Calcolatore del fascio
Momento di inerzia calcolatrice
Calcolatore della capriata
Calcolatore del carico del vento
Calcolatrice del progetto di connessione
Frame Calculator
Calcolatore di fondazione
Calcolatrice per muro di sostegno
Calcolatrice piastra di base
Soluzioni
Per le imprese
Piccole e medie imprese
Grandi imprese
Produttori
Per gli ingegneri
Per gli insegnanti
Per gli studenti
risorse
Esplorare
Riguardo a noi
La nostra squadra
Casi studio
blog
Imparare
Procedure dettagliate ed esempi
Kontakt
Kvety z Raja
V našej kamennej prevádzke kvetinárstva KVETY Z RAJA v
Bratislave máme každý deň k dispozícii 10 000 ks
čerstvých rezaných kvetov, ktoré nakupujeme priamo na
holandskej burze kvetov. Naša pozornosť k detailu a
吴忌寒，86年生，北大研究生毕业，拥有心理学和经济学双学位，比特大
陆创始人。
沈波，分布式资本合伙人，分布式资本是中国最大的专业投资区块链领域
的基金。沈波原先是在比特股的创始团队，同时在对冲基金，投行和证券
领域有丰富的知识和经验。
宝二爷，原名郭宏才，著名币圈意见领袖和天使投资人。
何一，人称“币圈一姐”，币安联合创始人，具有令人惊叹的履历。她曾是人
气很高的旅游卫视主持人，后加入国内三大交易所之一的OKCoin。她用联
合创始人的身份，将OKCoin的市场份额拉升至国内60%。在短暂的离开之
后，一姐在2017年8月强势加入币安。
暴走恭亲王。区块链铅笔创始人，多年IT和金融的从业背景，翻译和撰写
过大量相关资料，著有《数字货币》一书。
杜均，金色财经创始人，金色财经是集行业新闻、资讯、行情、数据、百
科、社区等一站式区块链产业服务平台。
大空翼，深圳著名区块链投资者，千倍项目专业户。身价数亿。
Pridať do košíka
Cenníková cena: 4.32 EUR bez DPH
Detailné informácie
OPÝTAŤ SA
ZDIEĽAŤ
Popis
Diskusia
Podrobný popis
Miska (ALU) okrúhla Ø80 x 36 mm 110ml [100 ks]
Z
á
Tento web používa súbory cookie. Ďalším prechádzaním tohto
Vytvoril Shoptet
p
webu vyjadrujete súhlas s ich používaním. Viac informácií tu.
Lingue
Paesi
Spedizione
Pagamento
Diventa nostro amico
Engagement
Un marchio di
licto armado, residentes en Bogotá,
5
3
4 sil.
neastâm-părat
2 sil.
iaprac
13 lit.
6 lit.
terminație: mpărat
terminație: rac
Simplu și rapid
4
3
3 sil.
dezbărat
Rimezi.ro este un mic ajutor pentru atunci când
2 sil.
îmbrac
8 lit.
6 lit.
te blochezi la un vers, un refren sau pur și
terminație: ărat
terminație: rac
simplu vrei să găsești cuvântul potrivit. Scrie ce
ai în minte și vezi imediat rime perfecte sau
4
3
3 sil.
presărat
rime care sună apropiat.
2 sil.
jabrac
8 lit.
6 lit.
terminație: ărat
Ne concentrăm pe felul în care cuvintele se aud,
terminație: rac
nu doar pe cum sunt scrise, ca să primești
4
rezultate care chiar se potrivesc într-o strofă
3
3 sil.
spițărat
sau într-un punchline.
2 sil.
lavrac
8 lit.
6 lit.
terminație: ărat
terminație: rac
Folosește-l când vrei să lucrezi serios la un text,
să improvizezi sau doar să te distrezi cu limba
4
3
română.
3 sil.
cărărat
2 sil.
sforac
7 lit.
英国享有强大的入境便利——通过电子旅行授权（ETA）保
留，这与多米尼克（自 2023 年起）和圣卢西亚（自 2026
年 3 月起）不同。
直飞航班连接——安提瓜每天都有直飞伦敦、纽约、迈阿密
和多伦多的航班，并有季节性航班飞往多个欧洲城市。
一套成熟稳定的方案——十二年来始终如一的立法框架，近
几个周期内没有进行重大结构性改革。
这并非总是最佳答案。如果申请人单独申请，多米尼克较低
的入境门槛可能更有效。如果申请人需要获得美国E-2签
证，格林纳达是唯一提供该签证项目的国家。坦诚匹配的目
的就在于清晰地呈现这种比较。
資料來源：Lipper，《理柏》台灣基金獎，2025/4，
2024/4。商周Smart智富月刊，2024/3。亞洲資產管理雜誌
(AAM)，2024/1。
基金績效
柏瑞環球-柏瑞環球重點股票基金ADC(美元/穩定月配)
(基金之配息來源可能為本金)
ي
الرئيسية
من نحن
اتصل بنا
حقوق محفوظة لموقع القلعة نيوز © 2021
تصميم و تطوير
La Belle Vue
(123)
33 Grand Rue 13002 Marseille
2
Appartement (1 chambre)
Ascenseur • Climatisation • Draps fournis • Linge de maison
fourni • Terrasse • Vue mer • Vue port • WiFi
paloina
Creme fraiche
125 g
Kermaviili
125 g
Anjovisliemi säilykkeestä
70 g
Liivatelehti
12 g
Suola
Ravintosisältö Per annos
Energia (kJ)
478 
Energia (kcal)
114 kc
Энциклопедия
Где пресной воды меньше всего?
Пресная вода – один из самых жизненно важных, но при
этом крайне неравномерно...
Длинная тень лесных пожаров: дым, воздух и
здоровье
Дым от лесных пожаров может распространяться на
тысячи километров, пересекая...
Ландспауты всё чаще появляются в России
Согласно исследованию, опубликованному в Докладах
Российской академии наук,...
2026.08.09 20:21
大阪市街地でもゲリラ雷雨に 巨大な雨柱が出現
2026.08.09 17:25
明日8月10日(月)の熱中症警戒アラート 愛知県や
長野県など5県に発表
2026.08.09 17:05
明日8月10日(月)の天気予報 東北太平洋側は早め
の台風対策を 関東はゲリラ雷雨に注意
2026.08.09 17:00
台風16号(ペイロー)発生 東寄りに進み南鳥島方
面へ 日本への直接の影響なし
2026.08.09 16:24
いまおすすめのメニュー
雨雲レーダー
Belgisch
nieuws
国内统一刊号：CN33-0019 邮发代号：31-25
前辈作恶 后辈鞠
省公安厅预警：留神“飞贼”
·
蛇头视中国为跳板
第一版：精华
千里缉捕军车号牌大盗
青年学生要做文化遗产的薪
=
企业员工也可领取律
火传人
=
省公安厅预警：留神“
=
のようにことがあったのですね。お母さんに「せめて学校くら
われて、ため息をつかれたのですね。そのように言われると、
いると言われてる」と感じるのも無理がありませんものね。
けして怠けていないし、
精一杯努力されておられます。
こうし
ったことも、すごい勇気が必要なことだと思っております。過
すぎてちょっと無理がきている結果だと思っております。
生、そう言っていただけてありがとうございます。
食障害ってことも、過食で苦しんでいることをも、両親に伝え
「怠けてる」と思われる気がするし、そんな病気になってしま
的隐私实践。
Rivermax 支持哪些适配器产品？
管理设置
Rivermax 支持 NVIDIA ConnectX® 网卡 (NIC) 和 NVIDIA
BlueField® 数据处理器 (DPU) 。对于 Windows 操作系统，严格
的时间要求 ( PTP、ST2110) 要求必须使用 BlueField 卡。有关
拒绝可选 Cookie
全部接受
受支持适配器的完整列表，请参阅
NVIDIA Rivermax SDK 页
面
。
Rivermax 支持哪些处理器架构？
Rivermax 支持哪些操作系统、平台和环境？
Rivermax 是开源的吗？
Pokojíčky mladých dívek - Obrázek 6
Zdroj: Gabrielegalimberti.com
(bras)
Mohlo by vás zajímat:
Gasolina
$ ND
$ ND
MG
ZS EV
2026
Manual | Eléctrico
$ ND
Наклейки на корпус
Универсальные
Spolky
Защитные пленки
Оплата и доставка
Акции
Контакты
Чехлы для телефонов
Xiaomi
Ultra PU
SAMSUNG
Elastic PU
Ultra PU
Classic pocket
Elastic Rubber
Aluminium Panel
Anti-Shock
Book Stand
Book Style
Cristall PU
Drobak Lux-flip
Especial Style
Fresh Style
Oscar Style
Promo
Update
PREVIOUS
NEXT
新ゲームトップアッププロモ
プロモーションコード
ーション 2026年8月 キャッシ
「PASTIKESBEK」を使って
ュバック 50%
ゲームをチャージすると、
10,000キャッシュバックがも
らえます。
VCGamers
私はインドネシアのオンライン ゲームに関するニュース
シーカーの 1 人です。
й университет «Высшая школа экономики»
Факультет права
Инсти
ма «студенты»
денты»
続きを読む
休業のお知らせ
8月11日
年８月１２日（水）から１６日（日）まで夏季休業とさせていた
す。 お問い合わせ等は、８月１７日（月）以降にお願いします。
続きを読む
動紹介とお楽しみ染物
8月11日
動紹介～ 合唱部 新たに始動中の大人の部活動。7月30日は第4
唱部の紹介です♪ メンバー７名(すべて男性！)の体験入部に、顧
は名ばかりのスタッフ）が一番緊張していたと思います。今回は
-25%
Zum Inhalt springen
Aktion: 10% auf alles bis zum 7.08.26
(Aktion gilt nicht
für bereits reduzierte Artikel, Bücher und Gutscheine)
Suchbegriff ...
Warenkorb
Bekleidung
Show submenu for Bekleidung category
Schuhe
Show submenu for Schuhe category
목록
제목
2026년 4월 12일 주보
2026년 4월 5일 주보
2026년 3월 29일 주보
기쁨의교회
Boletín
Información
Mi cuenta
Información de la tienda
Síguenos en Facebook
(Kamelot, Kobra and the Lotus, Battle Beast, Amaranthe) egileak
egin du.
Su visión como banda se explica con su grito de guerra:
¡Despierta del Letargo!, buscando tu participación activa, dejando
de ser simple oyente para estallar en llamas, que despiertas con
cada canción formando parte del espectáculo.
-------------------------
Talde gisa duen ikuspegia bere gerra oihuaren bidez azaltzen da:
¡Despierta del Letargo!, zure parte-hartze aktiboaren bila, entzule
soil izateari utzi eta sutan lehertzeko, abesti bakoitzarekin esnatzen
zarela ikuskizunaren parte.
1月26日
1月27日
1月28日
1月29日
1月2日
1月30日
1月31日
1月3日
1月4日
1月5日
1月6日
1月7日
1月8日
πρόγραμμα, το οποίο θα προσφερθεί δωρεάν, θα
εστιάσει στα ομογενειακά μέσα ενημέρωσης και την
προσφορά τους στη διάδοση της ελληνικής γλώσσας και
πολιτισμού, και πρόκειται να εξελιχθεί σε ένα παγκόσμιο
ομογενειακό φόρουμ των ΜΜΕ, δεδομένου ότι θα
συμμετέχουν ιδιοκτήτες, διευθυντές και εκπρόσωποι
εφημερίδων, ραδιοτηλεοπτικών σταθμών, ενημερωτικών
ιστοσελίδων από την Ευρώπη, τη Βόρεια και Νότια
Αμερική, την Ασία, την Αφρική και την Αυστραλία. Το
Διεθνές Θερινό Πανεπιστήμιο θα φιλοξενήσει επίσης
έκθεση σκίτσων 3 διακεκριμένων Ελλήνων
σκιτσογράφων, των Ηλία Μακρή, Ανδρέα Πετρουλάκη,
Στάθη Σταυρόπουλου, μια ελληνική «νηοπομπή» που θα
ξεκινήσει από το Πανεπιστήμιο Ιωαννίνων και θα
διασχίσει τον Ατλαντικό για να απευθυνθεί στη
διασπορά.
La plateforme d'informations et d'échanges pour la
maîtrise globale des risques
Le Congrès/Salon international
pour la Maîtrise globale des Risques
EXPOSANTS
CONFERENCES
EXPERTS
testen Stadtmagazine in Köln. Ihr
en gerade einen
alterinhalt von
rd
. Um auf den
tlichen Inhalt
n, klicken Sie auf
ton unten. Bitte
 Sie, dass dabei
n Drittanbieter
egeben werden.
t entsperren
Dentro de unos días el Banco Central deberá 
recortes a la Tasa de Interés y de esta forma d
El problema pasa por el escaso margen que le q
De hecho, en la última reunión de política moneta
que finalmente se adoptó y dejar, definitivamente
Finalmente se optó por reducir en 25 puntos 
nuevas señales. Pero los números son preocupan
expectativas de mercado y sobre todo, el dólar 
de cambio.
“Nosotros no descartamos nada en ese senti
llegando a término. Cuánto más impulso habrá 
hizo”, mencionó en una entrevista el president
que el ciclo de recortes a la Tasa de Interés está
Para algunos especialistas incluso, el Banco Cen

□ □ □

**Task requirements**
Each line of the data that has the string "Rivermax" counts once; give the total and nothing else.

**Output for this exercise**
6